SUPPLIED INFORMATION:

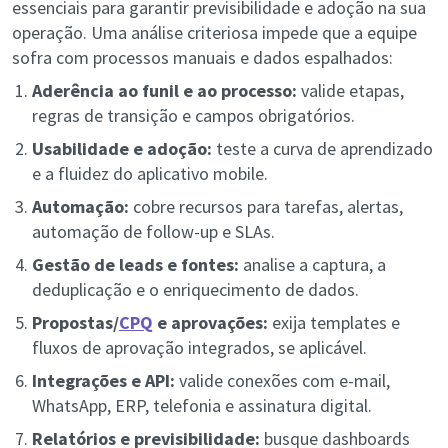
essenciais para garantir previsibilidade e adoção na sua
operação. Uma análise criteriosa impede que a equipe
sofra com processos manuais e dados espalhados:
Aderência ao funil e ao processo:
valide etapas,
regras de transição e campos obrigatórios.
Usabilidade e adoção:
teste a curva de aprendizado
e a fluidez do aplicativo mobile.
Automação:
cobre recursos para tarefas, alertas,
automação de follow-up e SLAs.
Gestão de leads e fontes:
analise a captura, a
deduplicação e o enriquecimento de dados.
Propostas/
CPQ
e aprovações:
exija templates e
fluxos de aprovação integrados, se aplicável.
Integrações e API:
valide conexões com e-mail,
WhatsApp, ERP, telefonia e assinatura digital.
Relatórios e previsibilidade:
busque dashboards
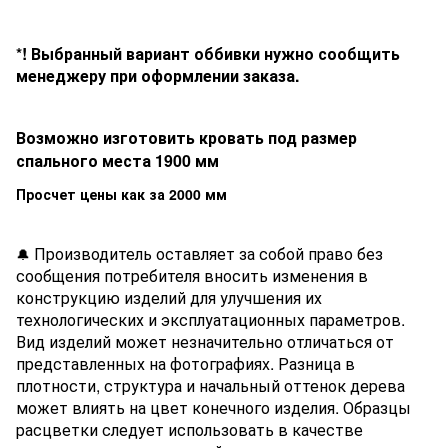
*! Выбранный вариант оббивки нужно сообщить
менеджеру при оформлении заказа.
Возможно изготовить кровать под размер
спального места 1900 мм
Просчет цены как за 2000 мм
Производитель оставляет за собой право без
🔔
сообщения потребителя вносить изменения в
конструкцию изделий для улучшения их
технологических и эксплуатационных параметров.
Вид изделий может незначительно отличаться от
представленных на фотографиях. Разница в
плотности, структура и начальный оттенок дерева
может влиять на цвет конечного изделия. Образцы
расцветки следует использовать в качестве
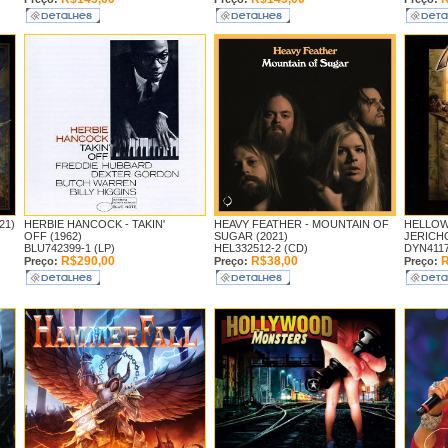
21)
HERBIE HANCOCK -
TAKIN'
HEAVY FEATHER -
MOUNTAIN OF
HELLOW
OFF (1962)
SUGAR (2021)
JERICHO
BLU742399-1 (LP)
HEL332512-2 (CD)
DYN4117
R$290,00
R$38,00
R
Preço:
Preço:
Preço:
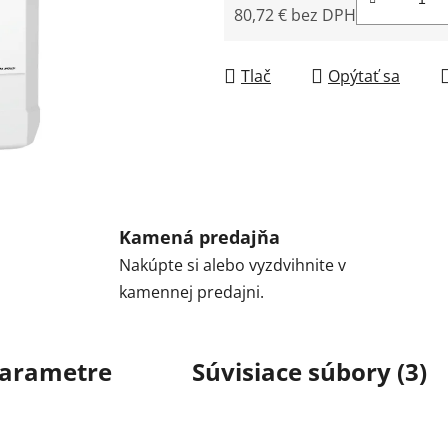
80,72 € bez DPH
Jednotková cena:
Tlač
Opýtať sa
Kamená predajňa
Nakúpte si alebo vyzdvihnite v
kamennej predajni.
arametre
Súvisiace súbory (3)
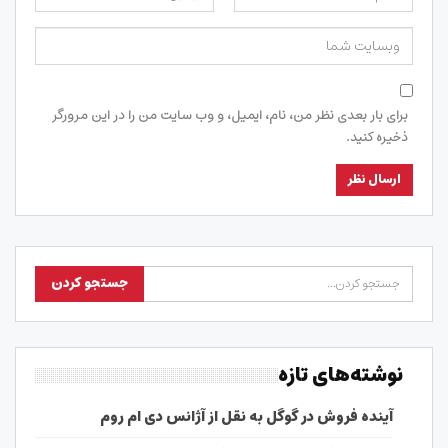
برای بار بعدی نظر من، نام، ایمیل، و وب سایت من را در این مرورگر
ذخیره کنید.
نوشته‌های تازه
آینده فروش در گوگل به نقل از آژانس دی ام روم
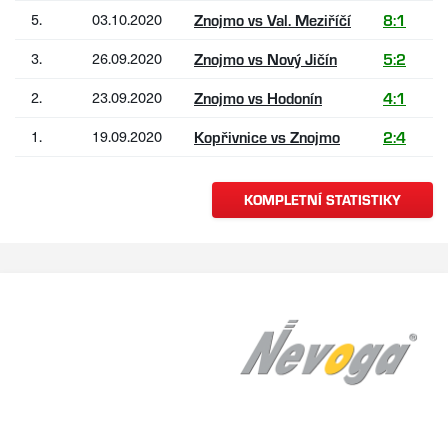
5.
03.10.2020
Znojmo vs Val. Meziříčí
8:1
3.
26.09.2020
Znojmo vs Nový Jičín
5:2
2.
23.09.2020
Znojmo vs Hodonín
4:1
1.
19.09.2020
Kopřivnice vs Znojmo
2:4
KOMPLETNÍ STATISTIKY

PROBLEM REQUIREMENTS: What you write must match the listing exactly, from the line with "Gestão de leads" up to and including the line with "технологических и эксплуатационных". Pictures stay out.

SOLUTION BELOW:
Gestão de leads e fontes:
analise a captura, a
deduplicação e o enriquecimento de dados.
Propostas/
CPQ
e aprovações:
exija templates e
fluxos de aprovação integrados, se aplicável.
Integrações e API:
valide conexões com e-mail,
WhatsApp, ERP, telefonia e assinatura digital.
Relatórios e previsibilidade:
busque dashboards
*! Выбранный вариант оббивки нужно сообщить
менеджеру при оформлении заказа.
Возможно изготовить кровать под размер
спального места 1900 мм
Просчет цены как за 2000 мм
Производитель оставляет за собой право без
🔔
сообщения потребителя вносить изменения в
конструкцию изделий для улучшения их
технологических и эксплуатационных параметров.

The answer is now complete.